**Assigned task:**
Starting at the line that contains "mouse_move(156, 278)", quote every line through the end of the entries, word for word, skipping the pictures.

**Data:**
━━━━━━

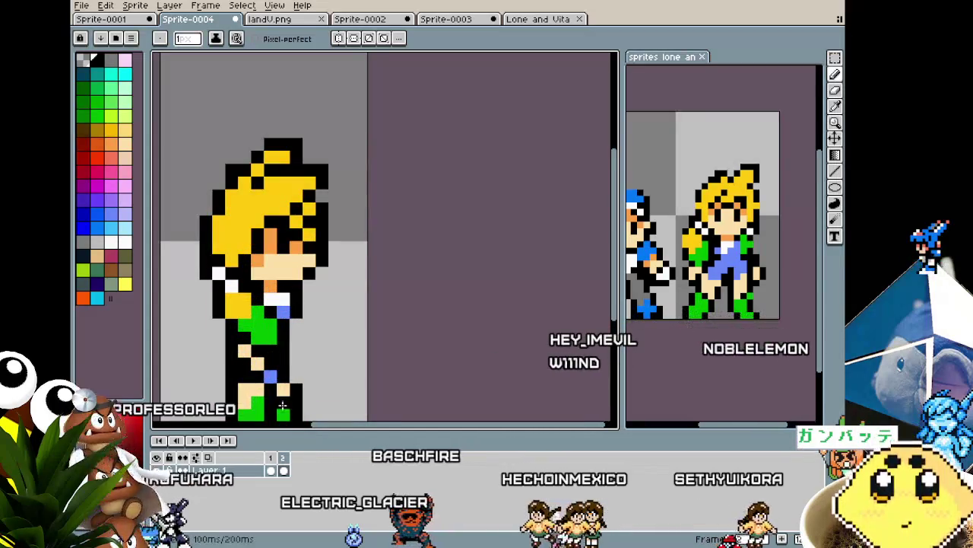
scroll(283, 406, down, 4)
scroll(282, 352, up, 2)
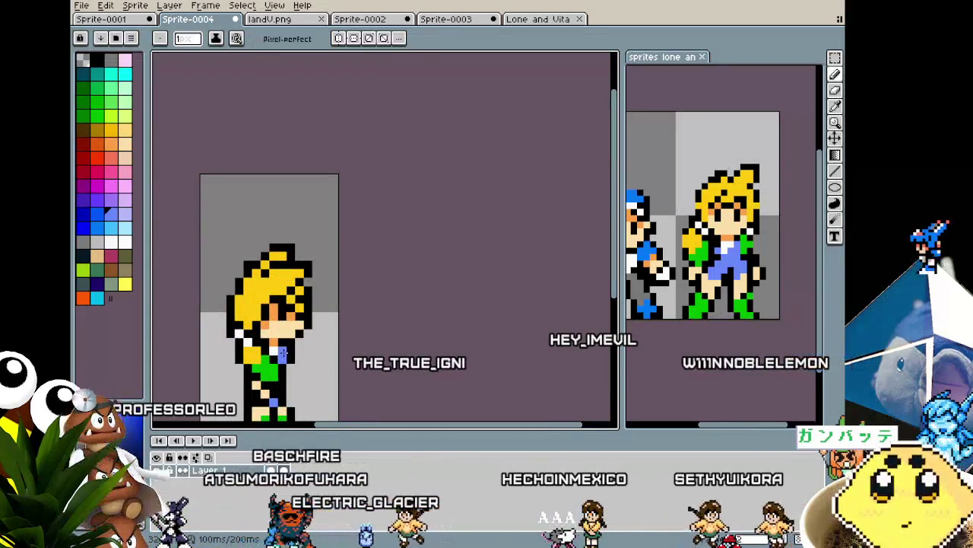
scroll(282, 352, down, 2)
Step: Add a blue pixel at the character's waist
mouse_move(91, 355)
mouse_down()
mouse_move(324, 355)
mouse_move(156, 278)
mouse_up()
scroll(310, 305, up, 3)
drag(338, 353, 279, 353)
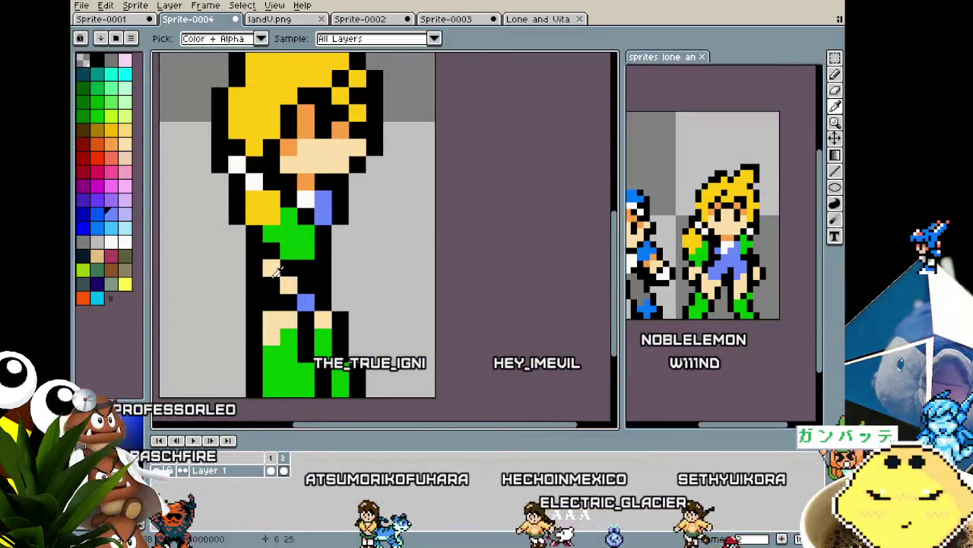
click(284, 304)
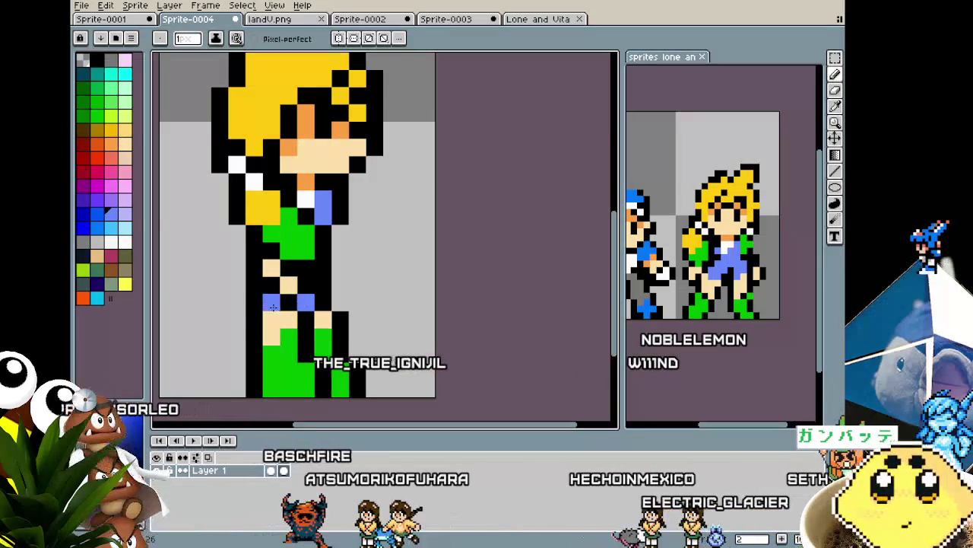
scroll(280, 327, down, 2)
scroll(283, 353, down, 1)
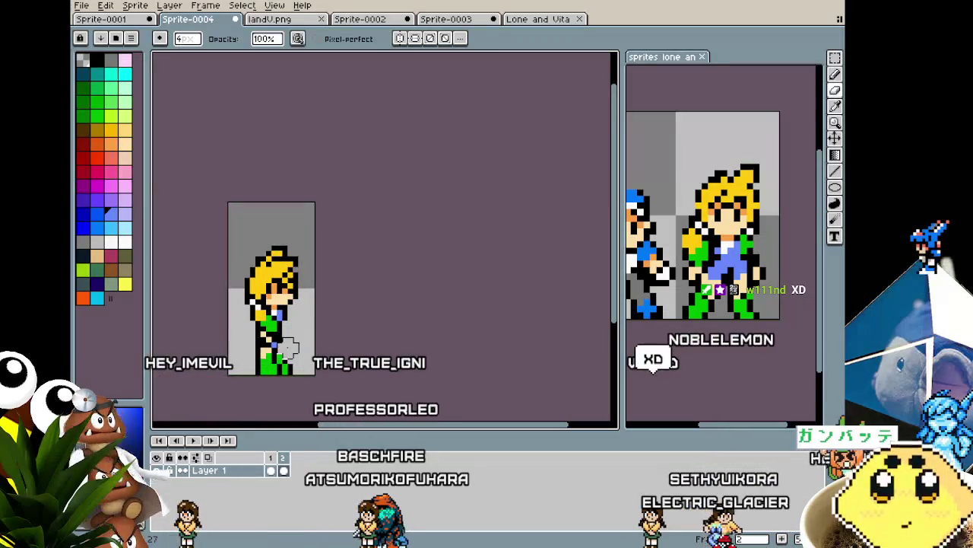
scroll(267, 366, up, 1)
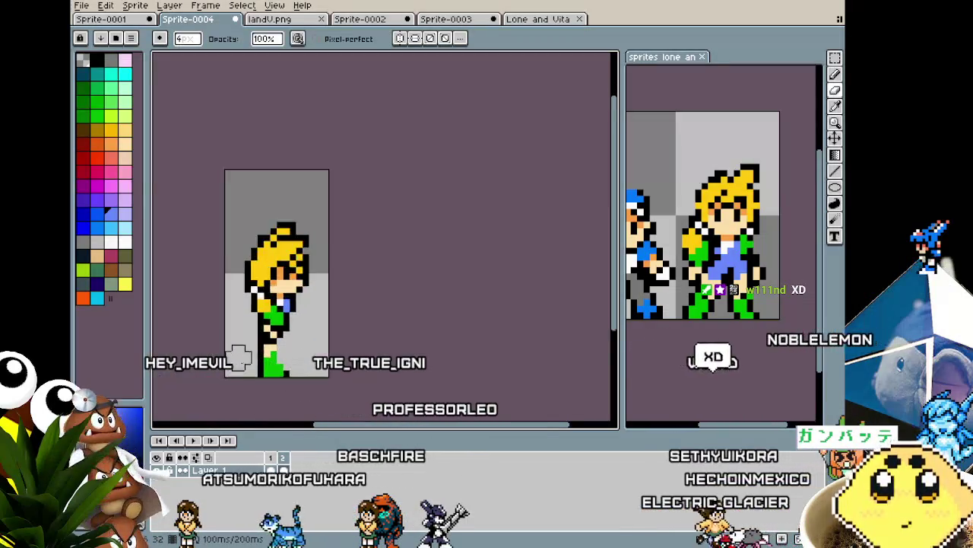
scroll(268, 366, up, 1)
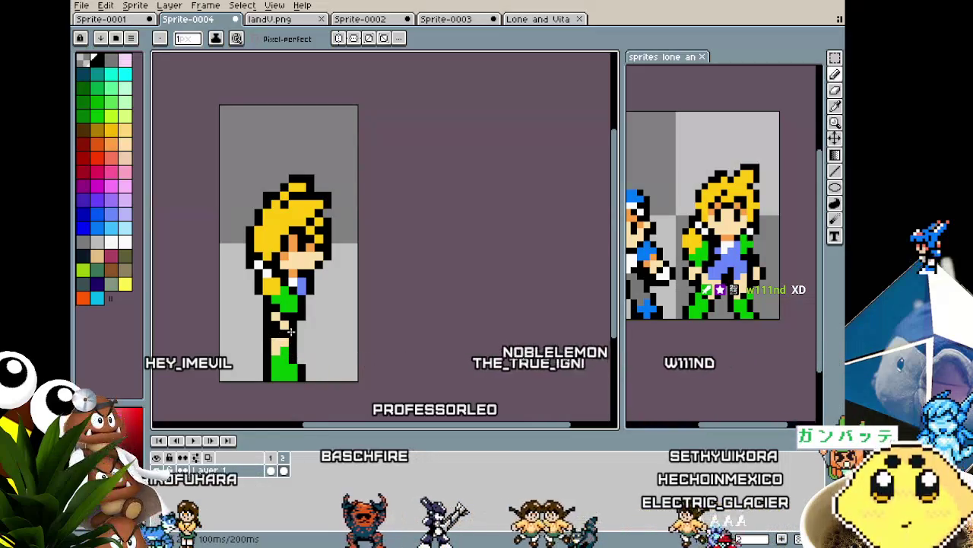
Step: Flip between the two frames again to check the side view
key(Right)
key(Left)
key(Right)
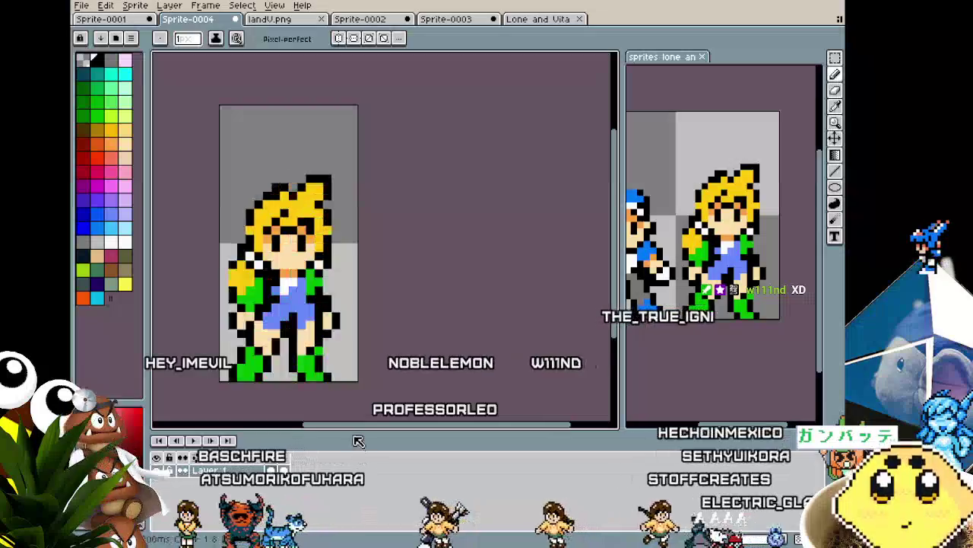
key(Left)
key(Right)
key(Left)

━━━━━━

**Result of the exercise:**
mouse_move(156, 278)
mouse_up()
scroll(310, 305, up, 3)
drag(338, 353, 279, 353)
click(284, 304)
scroll(280, 327, down, 2)
scroll(283, 353, down, 1)
scroll(267, 366, up, 1)
scroll(268, 366, up, 1)
Step: Flip between the two frames again to check the side view
key(Right)
key(Left)
key(Right)
key(Left)
key(Right)
key(Left)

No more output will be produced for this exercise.